The WCL features top collegiate players in a wood bat league that this summer will expand to 15 teams, with the addition of the Edmonton Riverhawks, Kamloops NorthPaws and Nanaimo NightOwls to the existing 12 franchises in British Columbia, Washington and Oregon.

Notable WCL alumni include major leaguers James Paxton (Ladner, BC), Mitch Haniger and 2020 American League Cy Young Award winner Shane Bieber.

In light of the ongoing contraction of the minor leagues, Swindell said summer collegiate baseball is becoming even more important for players’ development.

“They’re cutting away so many minor league teams and cities, and with the pandemic, a lot of guys haven’t played in a year,” he said. “The more you play, the better you get. You can practice all you want. Game situation is the only way you’re going to learn. I think it’s a great opportunity for the kids to play the whole summer.”

Trading the Texas heat for a summer on Vancouver Island is a bonus, he added.

“We went and saw the stadium, saw the city, and fell in love it.

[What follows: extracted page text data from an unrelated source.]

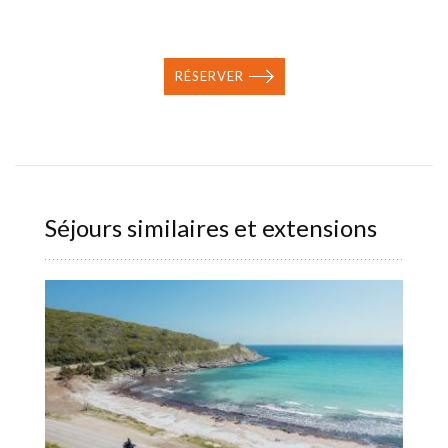
RÉSERVER
Séjours similaires et extensions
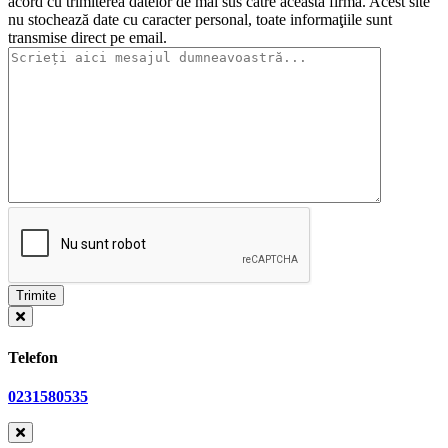
acord cu trimiterea datelor de mai sus către această firmă. Acest site
nu stochează date cu caracter personal, toate informaţiile sunt
transmise direct pe email.
Telefon
0231580535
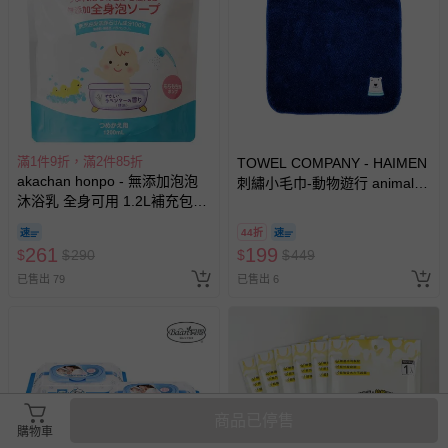
滿1件9折，滿2件85折
TOWEL COMPANY - HAIMEN
akachan honpo - 無添加泡泡
刺繡小毛巾-動物遊行 animal
沐浴乳 全身可用 1.2L補充包
parade(日本今治)-北極熊
(1200ml)-日本製
(Polar brar)
44折
261
199
$
$
290
$
$
449
已售出 79
已售出 6
商品已停售
購物車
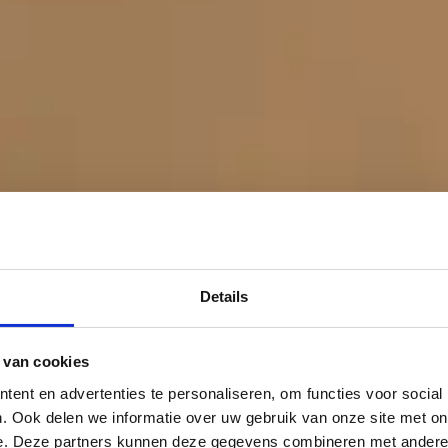
Details
 van cookies
ent en advertenties te personaliseren, om functies voor social
. Ook delen we informatie over uw gebruik van onze site met on
e. Deze partners kunnen deze gegevens combineren met andere i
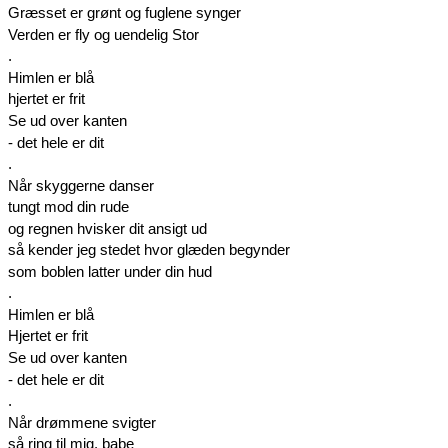
Græsset er grønt og fuglene synger
Verden er fly og uendelig Stor
.
Himlen er blå
hjertet er frit
Se ud over kanten
- det hele er dit
.
Når skyggerne danser
tungt mod din rude
og regnen hvisker dit ansigt ud
så kender jeg stedet hvor glæden begynder
som boblen latter under din hud
.
Himlen er blå
Hjertet er frit
Se ud over kanten
- det hele er dit
.
Når drømmene svigter
så ring til mig. babe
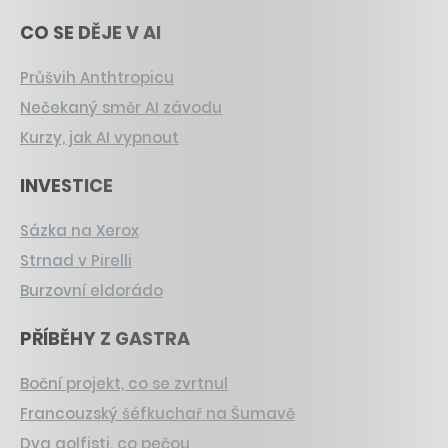
CO SE DĚJE V AI
Průšvih Anthtropicu
Nečekaný směr AI závodu
Kurzy, jak AI vypnout
INVESTICE
Sázka na Xerox
Strnad v Pirelli
Burzovní eldorádo
PŘÍBĚHY Z GASTRA
Boční projekt, co se zvrtnul
Francouzský šéfkuchař na Šumavě
Dva golfisti, co pečou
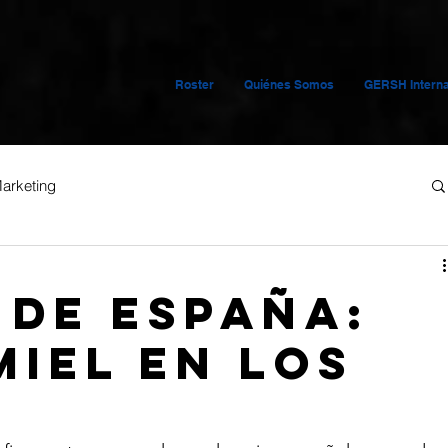
Roster
Quiénes Somos
GERSH Interna
arketing
 de España:
miel en los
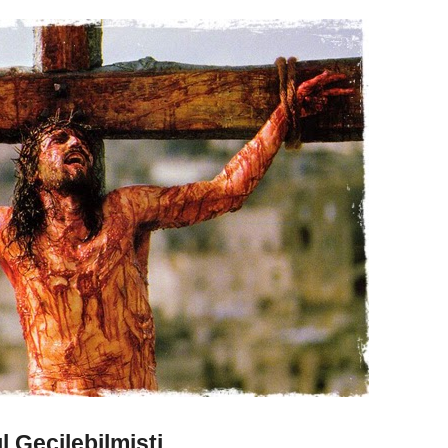
 Geçilebilmişti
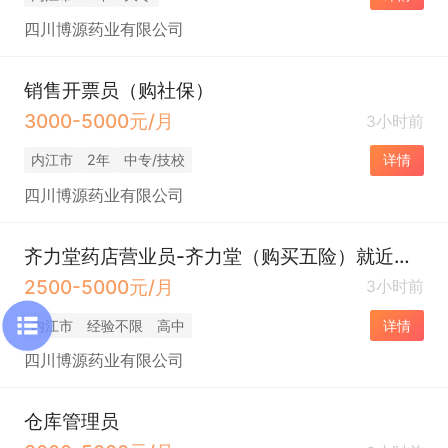
四川博源药业有限公司
销售开票员（购社保）
3000-5000元/月
3小时前
内江市
2年
中专/技校
详情
四川博源药业有限公司
齐力堂药店营业员-齐力堂（购买五险）就近安排
2500-5000元/月
3小时前
内江市
经验不限
高中
详情
四川博源药业有限公司
仓库管理员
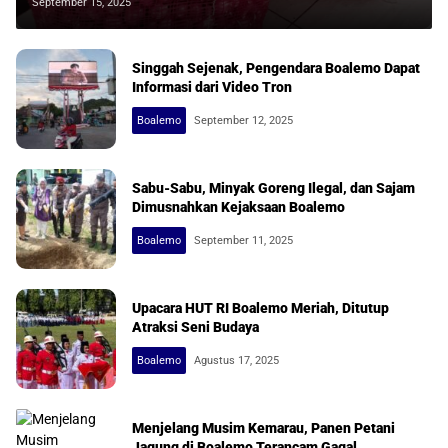
September 15, 2025
Singgah Sejenak, Pengendara Boalemo Dapat
Informasi dari Video Tron
Boalemo
September 12, 2025
Sabu-Sabu, Minyak Goreng Ilegal, dan Sajam
Dimusnahkan Kejaksaan Boalemo
Boalemo
September 11, 2025
Upacara HUT RI Boalemo Meriah, Ditutup
Atraksi Seni Budaya
Boalemo
Agustus 17, 2025
Menjelang Musim Kemarau, Panen Petani
Jagung di Boalemo Terancam Gagal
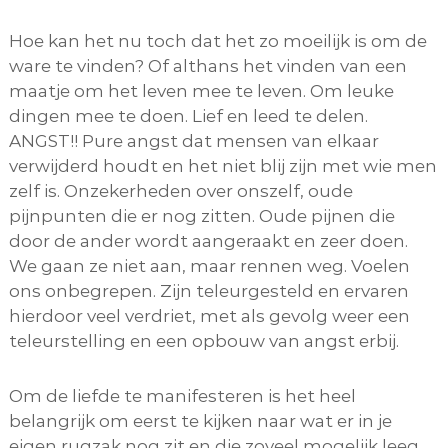
Hoe kan het nu toch dat het zo moeilijk is om de
ware te vinden? Of althans het vinden van een
maatje om het leven mee te leven. Om leuke
dingen mee te doen. Lief en leed te delen.
ANGST!! Pure angst dat mensen van elkaar
verwijderd houdt en het niet blij zijn met wie men
zelf is. Onzekerheden over onszelf, oude
pijnpunten die er nog zitten. Oude pijnen die
door de ander wordt aangeraakt en zeer doen.
We gaan ze niet aan, maar rennen weg. Voelen
ons onbegrepen. Zijn teleurgesteld en ervaren
hierdoor veel verdriet, met als gevolg weer een
teleurstelling en een opbouw van angst erbij.
Om de liefde te manifesteren is het heel
belangrijk om eerst te kijken naar wat er in je
eigen rugzak nog zit en die zoveel mogelijk leeg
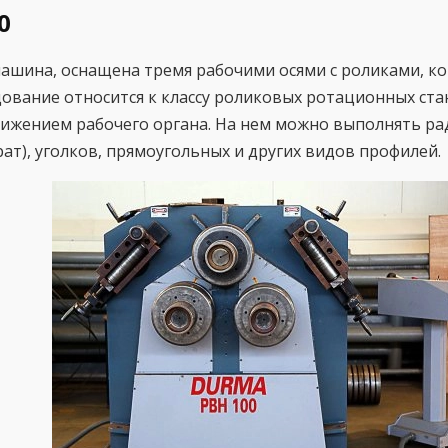
0
ашина, оснащена тремя рабочими осями с роликами, к
ование относится к классу роликовых ротационных ст
жением рабочего органа. На нем можно выполнять ради
рат), уголков, прямоугольных и других видов профилей.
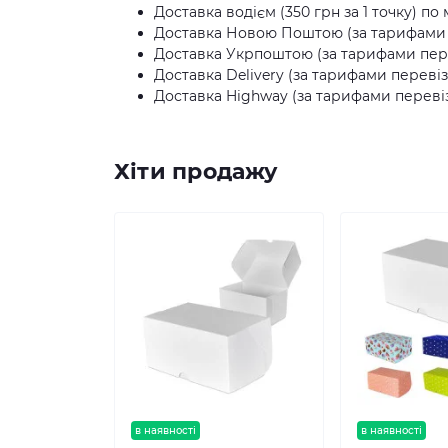
Доставка водієм (350 грн за 1 точку) по 
Доставка Новою Поштою (за тарифами п
Доставка Укрпоштою (за тарифами пере
Доставка Delivery (за тарифами перевіз
Доставка Highway (за тарифами перевіз
Хіти продажу
в наявності
в наявності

It’s a beautiful place,” Swindell said of he and wife Sarah’s first visit to Victoria, a drop-in to see Haney on the way home from an Alaskan cruise.

“A summer there in such great weather helping players strive for improvement, working with close friends who are accomplished professionals themselves, is something I really look forward to,” said Swindell.

As things stand now, the HarbourCats will start their 54-game season June 1 with a road series against the expansion Riverhawks before coming home to Royal Athletic Park in Victoria on June 4 to face the Port Angeles Lefties. Of course, the COVID-19 pandemic could change those plans, but Swanson said they are proceeding as if there will be a full season and will adjust as needed based on public health guidelines.

“When we get into April and May, if that needs to be ramped back to follow the course of the pandemic at that time, then we’ll make those adjustments,” he said, noting that crowd sizes and the ability to cross the border remain up in the air.

“I think we’re all hoping to see a return to normalcy, or as close as we can get to it. If we find out on May 20 that we’re able to play, we’ll be ready to start a season.”

Swindell witnessed the healing power of sport firsthand as a member of the 2001 champion Arizona Diamondbacks, a World Series played in the shadows of the September 11 terrorist attacks on the United States.

He hopes baseball can serve a similar role when, with any luck, the global pandemic starts to wind down come summer.

“Baseball kind of brought the world back in 2001,” Swindell said.

“Right now, 20 years later, same type of situation, and if sports can bring people together to not worry and to just listen to the crack of the bat and the ball being thrown, that’s what people are going to want. To put them inside a baseball stadium for a few hours and take their minds off everything. I just hope everything clears up and we’re able to be back on the field in Victoria.”